Key Type Description Required Default
global {} This is the global settings that apply to all targets. No None
targets [] A list of targets to scrape and sent to Sumo Logic Yes None

Global Properties

All Global properties can be overridden per target. Each Global property applies to each target, unless the target overrides it.

Key Type Description Required Default
sumo_http_url URL The Sumo Logic HTTP source URL. This can be configured globally, or per target. Yes (Unless set in Target) None
run_interval_seconds int The interval in seconds in which the target should be scraped. This can be configured globally, or per target. No 60
target_threads int The number of threads to use when POST metrics to Sumo Logic. No 10
retries int The number of times to retry sending data to Sumo Logic in the event of issue. No 5
backoff_factor float The back off factor to use when retrying. No .2
source_category String The source category to assign to all data from every target, unless overridden in target. No None
source_host String The source host to assign to all data from every target, unless overridden in target. No None
source_name String The source name to assign to all data from every target, unless overridden in target. No None
dimensions String Comma-separated key=value list of additional dimensions to assign to all data from every target, unless overridden in target. No None
metadata String Comma-separated key=value list of additional metadata to assign to all data from every target, unless overridden in target. No None

Target Properties

Key Type Description Required Default
url String The URL for the Prometheus target to scrape. Yes None
name String The name of the target. Used to generate an up metric to show that target is up. Yes None
exclude_metrics [String] A list of Strings of metric names to exclude. Metrics with this name will not be sent to Sumo Logic. No None
include_metrics [String] A list of Strings of metric names to include. Metrics with this name will be sent to Sumo Logic, as long as they are not in the exclude list. No None
exclude_labels Dict A dictionary of labels to exclude. Metrics with these labels will not be sent to Sumo Logic. No None
include_labels Dict A dictionary of labels to include. Metrics with these labels will be sent to Sumo Logic, as long as they are not in the exclude list. No None
strip_labels [String] A list of Strings of label keys to remove before sending to Sumo Logic. Labels with this key will be removed before the data is sent to Sumo Logic. No None

Auto Discovery For Kubernetes Services

Release 2.3.0 adds support for auto discovery of URL's behind Kubernetes services. When configuring a target url, it is possible to provide a dictionary instead of a URL. The dictionary can have the following properties:

Key Type Description Required Default
service str The name of the Kubernetes Service. Yes None
namespace str The name of the Kubernetes namespace the Service runs in. Yes None
protocol str The protocol to use when connecting to the service. Yes http
path str The path for the service endpoint for where metrics are exposed. Yes /metrics

For example, suppose you have a Service called foo in the bar Namespace. Lets say there are 3 pods in the deployment that the foo Service points to, each one exposing its custom metrics on /metrics. You could use the following configuration for the url to collect metrics from all 3 pods.

{
  "service": "foo",
  "namespace": "bar"
}

If you were to simply use the Service URL (e.g. http://foo.bar:8080/metrics), the you would get the metrics from one pod each scrape, the pod that the Service would happen to choose. Using the dictionary configuration ensures you always get the metrics from all pods behind the Service.

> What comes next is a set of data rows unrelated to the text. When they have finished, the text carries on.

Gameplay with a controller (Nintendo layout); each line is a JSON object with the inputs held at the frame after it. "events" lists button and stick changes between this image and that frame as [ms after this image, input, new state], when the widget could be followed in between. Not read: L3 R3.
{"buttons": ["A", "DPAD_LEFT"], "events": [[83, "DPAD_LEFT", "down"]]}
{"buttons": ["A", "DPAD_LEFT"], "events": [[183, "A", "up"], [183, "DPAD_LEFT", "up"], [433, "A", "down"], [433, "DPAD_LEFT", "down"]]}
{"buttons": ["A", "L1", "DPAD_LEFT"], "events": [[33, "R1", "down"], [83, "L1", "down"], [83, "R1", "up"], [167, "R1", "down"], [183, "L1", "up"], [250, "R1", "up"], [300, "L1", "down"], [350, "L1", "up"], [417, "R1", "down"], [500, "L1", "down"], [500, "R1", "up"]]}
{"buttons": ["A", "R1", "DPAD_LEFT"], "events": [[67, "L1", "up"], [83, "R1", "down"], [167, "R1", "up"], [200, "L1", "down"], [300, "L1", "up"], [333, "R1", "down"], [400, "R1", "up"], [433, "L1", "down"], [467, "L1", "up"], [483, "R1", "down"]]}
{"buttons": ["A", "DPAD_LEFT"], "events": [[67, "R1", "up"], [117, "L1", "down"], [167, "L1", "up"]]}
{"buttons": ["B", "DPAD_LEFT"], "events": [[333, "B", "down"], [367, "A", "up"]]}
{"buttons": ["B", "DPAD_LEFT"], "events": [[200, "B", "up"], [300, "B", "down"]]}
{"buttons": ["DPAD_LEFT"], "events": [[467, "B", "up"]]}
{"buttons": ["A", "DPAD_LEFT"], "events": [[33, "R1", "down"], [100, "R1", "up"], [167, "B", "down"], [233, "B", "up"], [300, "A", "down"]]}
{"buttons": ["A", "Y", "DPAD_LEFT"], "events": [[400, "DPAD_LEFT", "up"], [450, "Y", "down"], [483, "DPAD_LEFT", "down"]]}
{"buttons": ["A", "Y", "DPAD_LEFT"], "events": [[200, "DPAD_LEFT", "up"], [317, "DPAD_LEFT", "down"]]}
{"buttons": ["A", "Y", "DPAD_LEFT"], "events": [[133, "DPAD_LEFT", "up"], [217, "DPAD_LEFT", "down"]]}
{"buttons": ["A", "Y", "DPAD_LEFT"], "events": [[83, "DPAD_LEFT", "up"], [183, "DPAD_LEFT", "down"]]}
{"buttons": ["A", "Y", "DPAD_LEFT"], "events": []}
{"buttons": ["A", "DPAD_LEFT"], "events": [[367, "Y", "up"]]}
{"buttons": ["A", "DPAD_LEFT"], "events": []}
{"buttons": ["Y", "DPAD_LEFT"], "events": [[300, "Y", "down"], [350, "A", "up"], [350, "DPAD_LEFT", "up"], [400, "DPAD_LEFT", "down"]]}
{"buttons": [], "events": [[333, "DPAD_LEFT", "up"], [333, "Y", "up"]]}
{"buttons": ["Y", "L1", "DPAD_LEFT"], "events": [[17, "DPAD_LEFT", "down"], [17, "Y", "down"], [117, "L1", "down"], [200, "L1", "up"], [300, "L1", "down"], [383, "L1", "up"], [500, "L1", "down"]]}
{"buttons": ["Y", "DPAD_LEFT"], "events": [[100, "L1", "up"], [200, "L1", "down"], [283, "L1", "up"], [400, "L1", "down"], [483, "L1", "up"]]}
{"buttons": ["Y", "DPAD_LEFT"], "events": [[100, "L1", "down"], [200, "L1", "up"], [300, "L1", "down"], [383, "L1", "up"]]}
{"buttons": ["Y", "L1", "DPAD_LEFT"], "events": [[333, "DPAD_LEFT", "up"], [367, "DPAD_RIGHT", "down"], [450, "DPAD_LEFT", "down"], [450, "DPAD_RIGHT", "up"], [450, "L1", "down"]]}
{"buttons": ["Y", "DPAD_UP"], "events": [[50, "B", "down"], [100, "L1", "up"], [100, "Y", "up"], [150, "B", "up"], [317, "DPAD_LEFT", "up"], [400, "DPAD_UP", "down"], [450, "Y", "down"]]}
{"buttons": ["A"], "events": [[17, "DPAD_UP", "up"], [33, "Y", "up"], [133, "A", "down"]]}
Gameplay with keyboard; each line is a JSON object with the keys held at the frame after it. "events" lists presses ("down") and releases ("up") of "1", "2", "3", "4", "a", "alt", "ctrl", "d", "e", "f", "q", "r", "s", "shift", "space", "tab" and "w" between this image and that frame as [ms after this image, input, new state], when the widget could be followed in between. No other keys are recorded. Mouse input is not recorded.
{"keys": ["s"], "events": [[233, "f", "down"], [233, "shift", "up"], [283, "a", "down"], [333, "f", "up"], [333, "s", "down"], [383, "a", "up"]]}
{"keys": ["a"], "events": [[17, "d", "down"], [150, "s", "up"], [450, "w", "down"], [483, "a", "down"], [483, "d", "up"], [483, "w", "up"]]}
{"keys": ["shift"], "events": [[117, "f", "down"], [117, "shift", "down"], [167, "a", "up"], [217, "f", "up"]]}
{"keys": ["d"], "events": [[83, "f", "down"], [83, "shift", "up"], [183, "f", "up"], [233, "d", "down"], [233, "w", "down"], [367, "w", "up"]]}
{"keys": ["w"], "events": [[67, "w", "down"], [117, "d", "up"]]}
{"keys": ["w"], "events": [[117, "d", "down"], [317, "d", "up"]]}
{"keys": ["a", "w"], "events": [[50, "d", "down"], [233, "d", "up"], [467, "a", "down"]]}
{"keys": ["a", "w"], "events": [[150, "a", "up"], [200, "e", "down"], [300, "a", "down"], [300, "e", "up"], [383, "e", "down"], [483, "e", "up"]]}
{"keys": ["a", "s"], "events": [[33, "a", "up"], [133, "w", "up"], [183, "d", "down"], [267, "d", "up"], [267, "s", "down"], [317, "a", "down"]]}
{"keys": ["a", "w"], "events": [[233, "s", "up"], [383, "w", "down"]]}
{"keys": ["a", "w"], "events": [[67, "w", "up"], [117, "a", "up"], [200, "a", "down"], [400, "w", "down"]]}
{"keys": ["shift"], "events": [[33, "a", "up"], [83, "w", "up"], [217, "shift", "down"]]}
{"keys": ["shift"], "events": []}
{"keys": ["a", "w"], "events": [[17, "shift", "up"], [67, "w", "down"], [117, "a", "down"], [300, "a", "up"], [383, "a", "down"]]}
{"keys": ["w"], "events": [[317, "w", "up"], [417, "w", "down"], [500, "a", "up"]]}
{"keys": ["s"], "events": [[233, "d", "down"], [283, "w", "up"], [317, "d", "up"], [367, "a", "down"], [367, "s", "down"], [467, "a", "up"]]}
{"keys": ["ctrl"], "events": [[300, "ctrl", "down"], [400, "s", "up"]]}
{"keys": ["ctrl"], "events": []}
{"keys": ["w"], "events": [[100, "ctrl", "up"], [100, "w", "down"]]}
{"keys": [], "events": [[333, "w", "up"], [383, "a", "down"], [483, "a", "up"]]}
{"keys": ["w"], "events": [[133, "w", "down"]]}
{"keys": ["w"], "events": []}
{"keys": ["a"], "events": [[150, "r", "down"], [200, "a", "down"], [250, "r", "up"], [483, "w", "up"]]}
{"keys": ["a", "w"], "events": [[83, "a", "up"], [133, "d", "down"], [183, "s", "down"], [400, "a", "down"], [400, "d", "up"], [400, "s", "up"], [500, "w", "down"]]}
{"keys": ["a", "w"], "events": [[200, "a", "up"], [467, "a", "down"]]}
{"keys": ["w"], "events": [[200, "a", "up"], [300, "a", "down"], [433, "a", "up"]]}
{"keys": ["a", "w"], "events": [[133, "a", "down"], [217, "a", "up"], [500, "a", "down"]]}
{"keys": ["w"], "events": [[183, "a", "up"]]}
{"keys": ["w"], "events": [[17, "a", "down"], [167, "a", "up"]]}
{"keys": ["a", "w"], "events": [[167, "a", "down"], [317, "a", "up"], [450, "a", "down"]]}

Including and Excluding metrics by Name

For each target, you can provide a list of metrics to include (include_metrics) or exclude (exclude_metrics). If you are using include and exclude, then exclusion takes precedence. If you are using include then only metrics in the inclusion list will be sent to Sumo Logic, provided there is no exclusion list containing that same value. Both include and exclude lists support use of * and ? wildcards.

Including and Excluding metrics by Label

For each target, you can provide a dictionary of labels to include (include_labels) or exclude (exclude_labels). If you are using include and exclude, then exclusion takes precedence. If you are using include then only metrics in the inclusion list will be sent to Sumo Logic, provided there is no exclusion list containing that same value. Both include and exclude lists support use of * and ? wildcards.

Removing Labels

For each target, you can provide a list of label keys to remove before sending to Sumo Logic. These must be exact matches, no wild card support.

Setup

Create a hosted collector and HTTP source in Sumo

In this step you create, on the Sumo service, an HTTP endpoint to receive your logs. This process involves creating an HTTP source on a hosted collector in Sumo. In Sumo, collectors use sources to receive data.

  1. If you don’t already have a Sumo account, you can create one by clicking the Free Trial button on https://www.sumologic.com/.
  2. Create a hosted collector, following the instructions on Configure a Hosted Collector in Sumo help. (If you already have a Sumo hosted collector that you want to use, skip this step.)
  3. Create an HTTP source on the collector you created in the previous step. For instructions, see HTTP Logs and Metrics Source in Sumo help.
  4. When you have configured the HTTP source, Sumo will display the URL of the HTTP endpoint. Make a note of the URL. You will use it when you configure the script to send data to Sumo.

Deploy the script as you want to

The script can be configured with the following environment variables to be set.

Variable Description Required DEFAULT VALUE
CONFIG_PATH The path to the configuration file. YES ./config.json
LOGGING_LEVEL The logging level. NO ERROR
Running locally
  1. Clone this repo.
  2. Create the configuration file. If config file is not in the same path as script, set CONFIG_PATH environment variable to config file path.
  3. Install pipenv
  4. Create local virtualenv with all required dependencies pipenv install
  5. Activate created virtualenv by running pipenv shell
  6. Run the script. ./sumologic_prometheus_scraper.py
Running as a Docker Container

The script is packaged as a Docker Container, however the config file is still required and no default is provided.

Updating python dependencies

This project uses Pipfile and Pipfile.lock files to manage python dependencies and provide repeatable builds. To update packages you should run pipenv update or follow pipenv upgrade workflow

Common Errors

Error: Invalid value for "config": Could not open file: config.json: No such file or directory

You did not provide the config path or set the CONFIG_PATH variable.

Error: Invalid value for "config": Could not open file: *** : No such file or directory

The config path is defined, but the file does not exist. Make sure the config path is correct and the file does exist.

Error: Invalid value for "config": Expecting ',' delimiter: line * column * (char ***)

The config file has invalid syntax and cannot be parsed as JSON.

Error: Invalid value for "targets": required key not provided.

There are no targets defined in the config file.

Error: Invalid value for "targets" / "0" / "sumo_http_url": expected a URL

The sumo_http_url is not a valid URL.